Inelastic Demand: Price increase increases total revenue; price decrease decreases total revenue.
Graphical Analysis:
Steeper curves indicate inelasticity; flatter curves indicate elasticity.
Formula:
PES = % Change in Quantity Supplied / % Change in Price.
Supply Elasticity Coefficients:
Inelastic: < 1; Elastic: > 1; Unitary: = 1.
Factors Influencing PES:
Spare capacity: Firms with spare capacity can produce more easily, leading to elastic supply.
Production time: Longer production times make supply inelastic.
Production switch ease: Easier switching between products increases elasticity.
Storage capability: Products that can be stored have more elastic supply.
Elasticity Over Time:
PES can become more elastic as time allows firms to adjust their production capacity.
Activity 1: Analyze consumer behavior concerning price changes (AEON Mall example).

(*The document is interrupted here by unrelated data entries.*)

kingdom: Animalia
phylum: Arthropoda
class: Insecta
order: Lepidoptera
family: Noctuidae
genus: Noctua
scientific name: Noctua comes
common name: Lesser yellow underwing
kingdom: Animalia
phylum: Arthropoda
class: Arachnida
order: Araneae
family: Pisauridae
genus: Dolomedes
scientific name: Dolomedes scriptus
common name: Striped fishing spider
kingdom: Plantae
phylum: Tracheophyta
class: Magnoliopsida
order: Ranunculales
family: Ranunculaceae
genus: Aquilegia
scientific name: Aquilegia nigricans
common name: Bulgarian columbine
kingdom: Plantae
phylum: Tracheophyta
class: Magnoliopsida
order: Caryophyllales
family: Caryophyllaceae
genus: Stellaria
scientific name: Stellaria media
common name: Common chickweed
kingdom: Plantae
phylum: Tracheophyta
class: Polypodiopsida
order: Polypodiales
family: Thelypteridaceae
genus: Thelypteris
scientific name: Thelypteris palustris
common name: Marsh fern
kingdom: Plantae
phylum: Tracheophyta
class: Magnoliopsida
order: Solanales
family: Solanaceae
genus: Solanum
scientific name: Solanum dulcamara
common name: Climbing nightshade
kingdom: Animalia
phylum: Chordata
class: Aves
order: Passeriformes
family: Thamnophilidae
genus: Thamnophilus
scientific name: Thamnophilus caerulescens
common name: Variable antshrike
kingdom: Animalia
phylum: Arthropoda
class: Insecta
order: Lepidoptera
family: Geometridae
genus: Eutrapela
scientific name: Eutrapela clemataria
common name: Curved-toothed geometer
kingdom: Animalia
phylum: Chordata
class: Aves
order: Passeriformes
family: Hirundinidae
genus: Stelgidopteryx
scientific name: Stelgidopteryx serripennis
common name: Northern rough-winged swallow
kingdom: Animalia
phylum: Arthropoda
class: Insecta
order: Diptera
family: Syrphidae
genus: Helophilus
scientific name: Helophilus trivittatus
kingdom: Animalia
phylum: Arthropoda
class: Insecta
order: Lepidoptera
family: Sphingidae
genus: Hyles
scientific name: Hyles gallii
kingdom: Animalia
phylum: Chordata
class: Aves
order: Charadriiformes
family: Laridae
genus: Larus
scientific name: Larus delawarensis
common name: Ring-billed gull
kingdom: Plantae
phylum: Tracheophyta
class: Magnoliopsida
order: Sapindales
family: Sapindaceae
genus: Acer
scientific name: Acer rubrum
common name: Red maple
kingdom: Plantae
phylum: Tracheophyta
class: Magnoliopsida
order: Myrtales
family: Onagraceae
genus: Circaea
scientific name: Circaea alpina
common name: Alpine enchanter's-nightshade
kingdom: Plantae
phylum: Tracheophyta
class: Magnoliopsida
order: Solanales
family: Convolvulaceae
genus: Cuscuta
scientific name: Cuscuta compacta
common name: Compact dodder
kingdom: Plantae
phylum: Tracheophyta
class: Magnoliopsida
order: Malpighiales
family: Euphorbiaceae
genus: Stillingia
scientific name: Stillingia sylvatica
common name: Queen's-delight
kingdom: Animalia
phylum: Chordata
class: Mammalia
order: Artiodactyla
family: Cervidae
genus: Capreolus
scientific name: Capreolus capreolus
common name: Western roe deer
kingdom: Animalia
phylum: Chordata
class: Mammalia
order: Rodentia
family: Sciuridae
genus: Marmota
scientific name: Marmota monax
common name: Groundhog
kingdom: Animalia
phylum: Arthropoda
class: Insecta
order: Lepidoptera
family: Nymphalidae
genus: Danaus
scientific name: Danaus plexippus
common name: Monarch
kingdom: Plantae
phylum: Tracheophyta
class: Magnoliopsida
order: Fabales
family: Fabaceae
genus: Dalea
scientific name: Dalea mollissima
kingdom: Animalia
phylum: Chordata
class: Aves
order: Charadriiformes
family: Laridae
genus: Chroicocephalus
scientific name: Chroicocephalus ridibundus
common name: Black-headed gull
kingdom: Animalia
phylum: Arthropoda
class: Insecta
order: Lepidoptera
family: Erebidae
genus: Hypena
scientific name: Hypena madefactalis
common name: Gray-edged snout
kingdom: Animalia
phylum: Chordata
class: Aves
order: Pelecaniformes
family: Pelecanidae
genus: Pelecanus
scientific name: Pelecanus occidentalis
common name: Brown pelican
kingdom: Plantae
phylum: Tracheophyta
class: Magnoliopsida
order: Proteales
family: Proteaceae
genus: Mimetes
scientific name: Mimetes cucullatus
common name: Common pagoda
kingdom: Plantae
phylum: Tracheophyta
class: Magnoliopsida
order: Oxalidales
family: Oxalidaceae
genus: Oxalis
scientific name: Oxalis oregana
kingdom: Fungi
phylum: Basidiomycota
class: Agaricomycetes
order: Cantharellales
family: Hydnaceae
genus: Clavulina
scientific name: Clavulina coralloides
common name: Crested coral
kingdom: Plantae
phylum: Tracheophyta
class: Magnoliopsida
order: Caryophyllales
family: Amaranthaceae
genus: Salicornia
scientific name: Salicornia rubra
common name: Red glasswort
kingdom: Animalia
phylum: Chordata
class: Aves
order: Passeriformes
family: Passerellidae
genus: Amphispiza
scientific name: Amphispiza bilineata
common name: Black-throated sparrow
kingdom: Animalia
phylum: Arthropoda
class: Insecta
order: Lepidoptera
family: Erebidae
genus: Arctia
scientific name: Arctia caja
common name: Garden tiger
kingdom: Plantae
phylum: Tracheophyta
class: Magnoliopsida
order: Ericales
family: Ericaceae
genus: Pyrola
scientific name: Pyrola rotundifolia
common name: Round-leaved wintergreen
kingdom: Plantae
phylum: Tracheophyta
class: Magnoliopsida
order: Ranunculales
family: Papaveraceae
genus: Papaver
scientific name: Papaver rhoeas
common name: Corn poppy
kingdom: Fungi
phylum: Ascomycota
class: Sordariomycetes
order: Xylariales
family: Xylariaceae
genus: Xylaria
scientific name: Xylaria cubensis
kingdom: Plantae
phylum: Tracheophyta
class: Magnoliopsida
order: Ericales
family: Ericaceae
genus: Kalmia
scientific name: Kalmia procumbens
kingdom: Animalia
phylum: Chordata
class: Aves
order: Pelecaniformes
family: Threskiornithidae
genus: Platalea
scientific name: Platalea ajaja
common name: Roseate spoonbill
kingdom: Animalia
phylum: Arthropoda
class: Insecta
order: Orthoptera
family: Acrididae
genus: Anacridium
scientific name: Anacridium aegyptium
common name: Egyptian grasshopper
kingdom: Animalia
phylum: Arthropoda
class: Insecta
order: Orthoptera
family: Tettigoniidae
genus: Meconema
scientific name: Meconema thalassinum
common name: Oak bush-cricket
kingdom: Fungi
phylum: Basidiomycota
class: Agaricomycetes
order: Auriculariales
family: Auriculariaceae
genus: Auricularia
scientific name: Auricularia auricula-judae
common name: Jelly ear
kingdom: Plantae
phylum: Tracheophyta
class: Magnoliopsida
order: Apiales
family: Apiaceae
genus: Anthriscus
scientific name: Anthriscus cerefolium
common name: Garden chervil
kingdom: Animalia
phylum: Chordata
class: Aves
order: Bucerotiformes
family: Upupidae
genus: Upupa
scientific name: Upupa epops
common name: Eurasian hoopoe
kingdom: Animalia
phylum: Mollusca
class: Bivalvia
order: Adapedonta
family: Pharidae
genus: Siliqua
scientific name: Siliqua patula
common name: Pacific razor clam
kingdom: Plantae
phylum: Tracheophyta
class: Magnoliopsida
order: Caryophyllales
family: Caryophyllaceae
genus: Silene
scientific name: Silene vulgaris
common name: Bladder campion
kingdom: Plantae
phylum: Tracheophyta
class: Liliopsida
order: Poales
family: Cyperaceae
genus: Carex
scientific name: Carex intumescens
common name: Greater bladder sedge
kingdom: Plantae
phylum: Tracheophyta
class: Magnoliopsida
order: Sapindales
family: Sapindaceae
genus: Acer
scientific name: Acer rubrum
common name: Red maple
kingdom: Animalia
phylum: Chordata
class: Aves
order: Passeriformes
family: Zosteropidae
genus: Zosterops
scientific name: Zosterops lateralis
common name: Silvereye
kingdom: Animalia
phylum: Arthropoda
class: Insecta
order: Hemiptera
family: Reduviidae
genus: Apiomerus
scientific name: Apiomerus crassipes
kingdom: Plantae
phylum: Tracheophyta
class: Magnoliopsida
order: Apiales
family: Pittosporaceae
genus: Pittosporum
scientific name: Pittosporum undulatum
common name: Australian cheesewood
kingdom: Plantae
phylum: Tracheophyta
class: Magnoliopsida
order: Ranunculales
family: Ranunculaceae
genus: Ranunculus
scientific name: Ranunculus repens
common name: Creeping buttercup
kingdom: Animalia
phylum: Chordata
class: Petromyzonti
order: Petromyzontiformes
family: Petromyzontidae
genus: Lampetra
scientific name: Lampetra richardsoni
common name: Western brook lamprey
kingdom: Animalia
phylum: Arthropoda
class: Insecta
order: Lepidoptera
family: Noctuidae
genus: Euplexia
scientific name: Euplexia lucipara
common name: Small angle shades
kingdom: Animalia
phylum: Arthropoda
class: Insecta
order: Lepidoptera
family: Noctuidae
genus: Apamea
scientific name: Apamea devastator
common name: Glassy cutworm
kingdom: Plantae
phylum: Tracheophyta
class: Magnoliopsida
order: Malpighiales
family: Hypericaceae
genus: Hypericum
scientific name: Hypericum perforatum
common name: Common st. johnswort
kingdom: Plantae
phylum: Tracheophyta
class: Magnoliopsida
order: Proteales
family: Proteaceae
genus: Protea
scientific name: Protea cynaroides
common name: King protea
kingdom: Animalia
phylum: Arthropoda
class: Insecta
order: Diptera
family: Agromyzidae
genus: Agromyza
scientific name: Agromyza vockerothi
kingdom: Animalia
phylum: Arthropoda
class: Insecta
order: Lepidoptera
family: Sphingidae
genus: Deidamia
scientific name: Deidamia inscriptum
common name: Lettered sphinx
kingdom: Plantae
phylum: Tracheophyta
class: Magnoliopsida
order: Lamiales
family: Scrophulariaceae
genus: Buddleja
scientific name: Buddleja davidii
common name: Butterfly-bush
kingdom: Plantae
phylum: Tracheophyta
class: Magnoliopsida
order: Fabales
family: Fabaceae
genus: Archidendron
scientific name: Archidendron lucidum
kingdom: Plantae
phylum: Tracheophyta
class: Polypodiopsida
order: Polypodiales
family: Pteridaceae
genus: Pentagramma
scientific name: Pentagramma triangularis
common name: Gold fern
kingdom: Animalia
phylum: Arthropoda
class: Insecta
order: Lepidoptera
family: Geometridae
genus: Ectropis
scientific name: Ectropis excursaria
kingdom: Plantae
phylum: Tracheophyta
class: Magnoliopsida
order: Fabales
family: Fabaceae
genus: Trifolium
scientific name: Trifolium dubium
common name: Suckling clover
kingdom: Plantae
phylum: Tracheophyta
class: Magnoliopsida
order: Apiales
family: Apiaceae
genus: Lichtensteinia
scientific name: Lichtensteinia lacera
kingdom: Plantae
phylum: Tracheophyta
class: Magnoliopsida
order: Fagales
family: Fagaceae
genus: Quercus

Activity 2: Discuss demand changes in the UK energy market between 2021 and 2022.
Activity 3: Calculate PED for tea bags after a price change.
Activity 4: Calculate PED for optical glasses after a price increase.
Engage with extra resources to deepen understanding of price sensitivity and elasticity.
Suggested reading: "The Shackled Continent" by Robert Guest for practical economic examples.